Когда он спешился на лесной поляне, это был уже почти прежний, почти всегдашний Тайтингер. Он принял объяснительную, престрого наказал обоих небритых, дав каждому из них по три дня одиночного ареста. «Являться на плац небритым — позор для военнослужащего!» — бросил он, невольно потрогав при этом собственный колючий подбородок. Дневальный Прокурак явно это заметил. А и ладно! Потом были упражнения на ловкость, строевая подготовка с карабином, верховая езда. Ротмистр Тайтингер «цеплялся» сегодня ко всем и каждому.
Но четыре часа спустя, вернувшись в казарму, он стоял посреди канцелярии изрядно растерянный и чуть ли не оробевший. Пришло заказное письмо. Еще одно. Необходимо было расписаться в получении. Счетовод в унтер-офицерском звании Зеновер состроил сегодня ужасно серьезную мину — совсем не такую, как обычно, когда приходили заказные письма.
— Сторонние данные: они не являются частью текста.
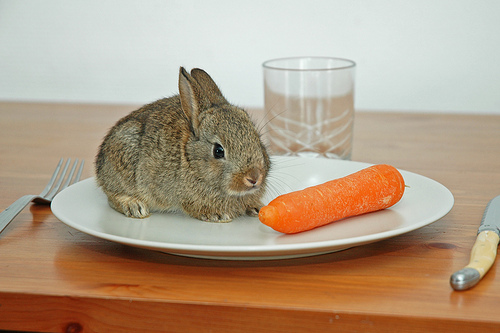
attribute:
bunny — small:
[97, 66, 272, 225]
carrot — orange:
[259, 163, 406, 233]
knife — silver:
[452, 194, 498, 294]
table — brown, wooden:
[0, 248, 500, 325]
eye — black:
[200, 126, 231, 174]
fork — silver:
[11, 161, 97, 254]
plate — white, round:
[25, 122, 499, 273]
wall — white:
[0, 0, 499, 114]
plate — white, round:
[49, 154, 455, 261]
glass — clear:
[264, 55, 354, 160]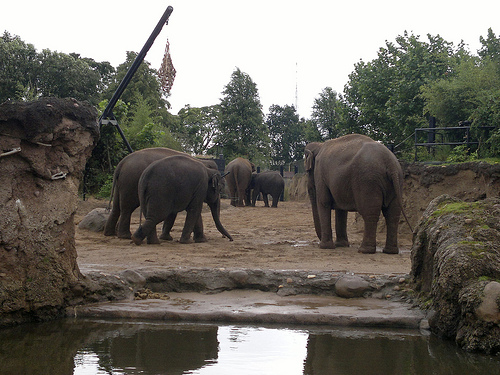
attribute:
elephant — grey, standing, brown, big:
[299, 131, 407, 255]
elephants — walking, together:
[104, 145, 235, 248]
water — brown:
[0, 318, 499, 374]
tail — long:
[389, 169, 421, 238]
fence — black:
[410, 123, 497, 164]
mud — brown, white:
[83, 239, 417, 298]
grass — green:
[439, 199, 492, 258]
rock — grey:
[333, 272, 371, 298]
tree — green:
[214, 69, 269, 172]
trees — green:
[3, 29, 498, 165]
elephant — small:
[251, 171, 285, 209]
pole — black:
[80, 5, 178, 204]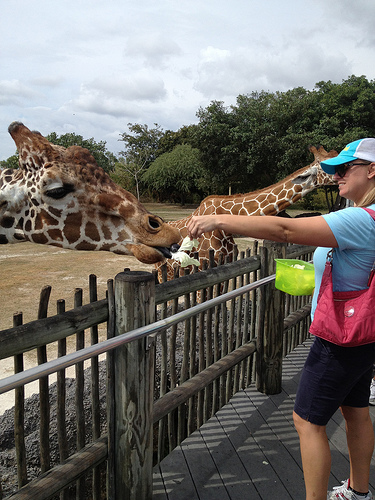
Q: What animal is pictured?
A: Giraffe.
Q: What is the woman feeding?
A: Giraffe.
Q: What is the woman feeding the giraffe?
A: Lettuce.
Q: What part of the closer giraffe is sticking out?
A: Tongue.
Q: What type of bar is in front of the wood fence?
A: Metal.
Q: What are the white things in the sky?
A: Clouds.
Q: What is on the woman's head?
A: Cap.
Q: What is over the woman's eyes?
A: Sunglasses.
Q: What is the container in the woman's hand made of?
A: Plastic.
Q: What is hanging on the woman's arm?
A: Red bag.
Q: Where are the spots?
A: On the giraffe.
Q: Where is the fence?
A: In front of the giraffes.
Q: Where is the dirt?
A: On the ground.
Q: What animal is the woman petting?
A: A giraffe.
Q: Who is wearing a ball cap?
A: A woman.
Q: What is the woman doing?
A: Feeding a giraffe.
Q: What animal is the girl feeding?
A: Giraffe.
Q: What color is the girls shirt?
A: Blue.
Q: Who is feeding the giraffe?
A: A girl.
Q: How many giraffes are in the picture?
A: 2.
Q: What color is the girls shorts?
A: Navy.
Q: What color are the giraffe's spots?
A: Brown.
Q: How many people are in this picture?
A: 1.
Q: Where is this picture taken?
A: Zoo.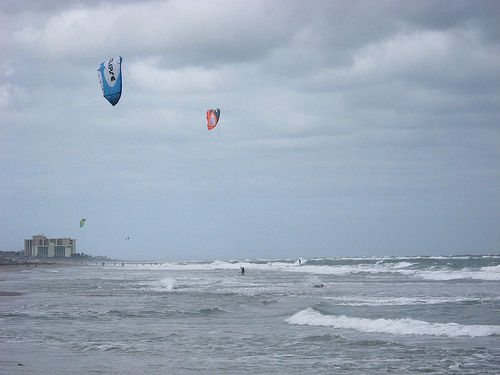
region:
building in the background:
[24, 234, 75, 256]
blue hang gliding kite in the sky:
[100, 56, 126, 109]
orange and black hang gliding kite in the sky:
[204, 107, 220, 132]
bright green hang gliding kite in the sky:
[79, 214, 88, 225]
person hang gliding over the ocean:
[237, 265, 243, 276]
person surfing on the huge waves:
[297, 257, 303, 262]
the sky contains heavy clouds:
[0, 0, 496, 257]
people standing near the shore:
[25, 259, 164, 271]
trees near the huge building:
[71, 251, 111, 260]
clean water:
[0, 258, 498, 373]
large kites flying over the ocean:
[85, 45, 285, 300]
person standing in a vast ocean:
[162, 235, 382, 316]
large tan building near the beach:
[10, 220, 116, 290]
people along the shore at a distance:
[60, 250, 185, 276]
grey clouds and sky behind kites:
[70, 40, 250, 157]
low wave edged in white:
[255, 291, 485, 361]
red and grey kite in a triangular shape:
[186, 85, 251, 182]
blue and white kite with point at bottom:
[85, 45, 135, 120]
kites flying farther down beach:
[50, 205, 182, 251]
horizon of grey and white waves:
[167, 241, 492, 279]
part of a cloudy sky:
[284, 50, 414, 142]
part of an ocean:
[295, 262, 395, 338]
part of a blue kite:
[92, 53, 127, 105]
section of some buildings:
[21, 227, 79, 259]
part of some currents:
[352, 245, 434, 284]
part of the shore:
[16, 257, 53, 304]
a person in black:
[231, 262, 253, 279]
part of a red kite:
[196, 96, 220, 131]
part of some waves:
[178, 326, 318, 364]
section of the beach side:
[3, 255, 38, 267]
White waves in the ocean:
[281, 295, 496, 357]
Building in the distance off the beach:
[1, 222, 80, 279]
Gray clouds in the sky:
[238, 2, 486, 216]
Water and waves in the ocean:
[1, 266, 238, 367]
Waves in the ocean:
[333, 238, 495, 363]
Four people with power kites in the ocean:
[68, 49, 309, 288]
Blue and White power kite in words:
[88, 43, 135, 122]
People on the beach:
[4, 251, 172, 277]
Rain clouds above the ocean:
[39, 3, 458, 48]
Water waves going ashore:
[25, 273, 237, 365]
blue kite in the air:
[66, 50, 138, 128]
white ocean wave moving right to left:
[283, 294, 496, 351]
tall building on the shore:
[17, 220, 92, 275]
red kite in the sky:
[197, 105, 234, 147]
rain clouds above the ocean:
[5, 0, 490, 119]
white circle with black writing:
[102, 52, 119, 92]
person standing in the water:
[208, 250, 280, 287]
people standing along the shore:
[10, 256, 176, 276]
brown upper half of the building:
[19, 229, 96, 247]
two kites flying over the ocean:
[42, 37, 269, 187]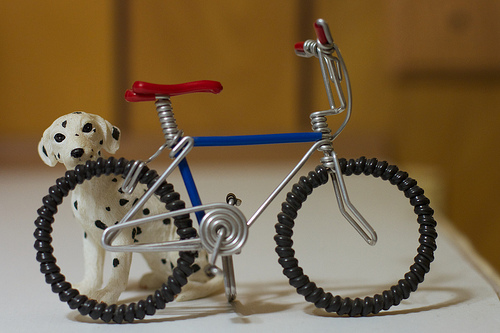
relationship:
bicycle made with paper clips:
[27, 18, 438, 326] [33, 16, 437, 331]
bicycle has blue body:
[27, 18, 438, 326] [171, 127, 319, 232]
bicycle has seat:
[27, 18, 438, 326] [122, 76, 227, 108]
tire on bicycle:
[274, 152, 439, 317] [27, 18, 438, 326]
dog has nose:
[36, 106, 236, 307] [63, 141, 93, 168]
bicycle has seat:
[27, 18, 443, 325] [121, 70, 228, 107]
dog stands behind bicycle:
[36, 106, 236, 307] [27, 18, 443, 325]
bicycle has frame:
[27, 18, 438, 326] [96, 110, 385, 253]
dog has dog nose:
[36, 106, 236, 307] [70, 148, 85, 158]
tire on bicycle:
[274, 152, 439, 317] [27, 18, 443, 325]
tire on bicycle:
[32, 154, 203, 324] [27, 18, 443, 325]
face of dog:
[25, 105, 130, 167] [43, 110, 210, 301]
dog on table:
[36, 109, 223, 324] [1, 145, 483, 331]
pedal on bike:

К тому же, письмо оказалось толстым и тяжелым. Выбросить его в корзину для бумаг нельзя было, не произведя при этом досадного и в высшей степени неприятного шума. На желтом конверте значилось: «Ратуша Оберндорф». Лучше раньше, чем позже, сказал себе Тайтингер. Он вскрыл конверт и погрузился в чтение.
К официальному письму бургомистра, сообщившего Тайтингеру, что несовершеннолетний по имени Александр Шинагль объявился в ратуше и, утверждая, будто он является внебрачным сыном господина ротмистра Тайтингера, запросил адрес родного отца, равно как и адрес матери, незамужней Мицци Шинагль, было приложено послание от управляющего поместьем Тайтингера. Строго говоря, это было не столько послание, сколько своего рода школьная задача по математике, задача с закавыкой, какие обычно задавали кадетам в Моравском Вайскирхене. Тайтингер уразумел только последнюю фразу, а она гласила: «Вследствие вышесказанного почтительнейше и покорнейше позволю себе сообщить господину барону, что лишь его незамедлительное прибытие сюда может дать какие-либо шансы или перспективы».
Оба письма Тайтингер решил показать умнику Зеноверу. Он уже давно догадывался, что Зеновер ему пригодится.
— Дорогой Зеновер, — сказал он. — У вас ведь есть цивильный костюм?
— Так точно, господин барон!
— Тогда сделайте одолжение, наденьте его сегодня, и этак около шести, после поверки, я ожидаю вас в отдельном кабинете «Черного слона». Вы мне растолкуете, чего хотят от меня эти люди.
Вечером, после поверки, Зеновер в цивильном пришел в отдельный кабинет ресторана. Выглядел он еще серьезнее, чем в форме. Тайтингер сейчас видел его в штатском впервые. И это был уже не счетовод в унтер-офицерском звании Зеновер, не подчиненный Тайтингера и не начальник над рядовыми, не военный, но и не штатский, а некое существо меж мирами и племенами, своеобразное, непонятное, однако в любом случае мрачное и дышущее какой-то бедой. Надо было сделать хороший глоток, чтобы почувствовать хоть какую-то уверенность.
— Дорогой Зеновер, — начал Тайтингер, — вы пьете коньяк?
Тайтингер произнес это таким тоном, словно его благополучие зависело от готовности Зеновера выпить с ним коньяку.
— Конечно, господин барон, — откликнулся Зеновер. Он даже улыбнулся. Зеновер оказался вовсе не «скучным», вовсе не «безразличным», вовсе не обыкновенным подчиненным. Если бы он не держался с такой подчеркнутой строгостью, его можно было бы причислить к разряду «очаровательных». Они выпили коньяку.
— Ну? — сказал Тайтингер, и было ясно, что выпитый коньяк не прибавил ему храбрости. — Что хорошего вы можете сказать мне, Зеновер?
И вдруг он разглядел подлинное лицо Зеновера. Оно было жестким и холодным, над белым воротничком цивильной сорочки оно смотрелось еще жестче и холоднее, чем над зеленым, наглухо застегнутым, воротом гимнастерки. На высоком лбу — бесчисленные морщины, множество морщинок у глаз и на висках. Даже волосы его, казалось, внезапно поседели. Это был пожилой, строгий и в высшей степени практичный, в высшей степени трезвомыслящий господин.
— Господин барон, — произнес этот как бы незнакомец, — ничего хорошего я вам, к сожалению, сказать не могу. Но готовы ли вы внимательно выслушать меня, господин барон?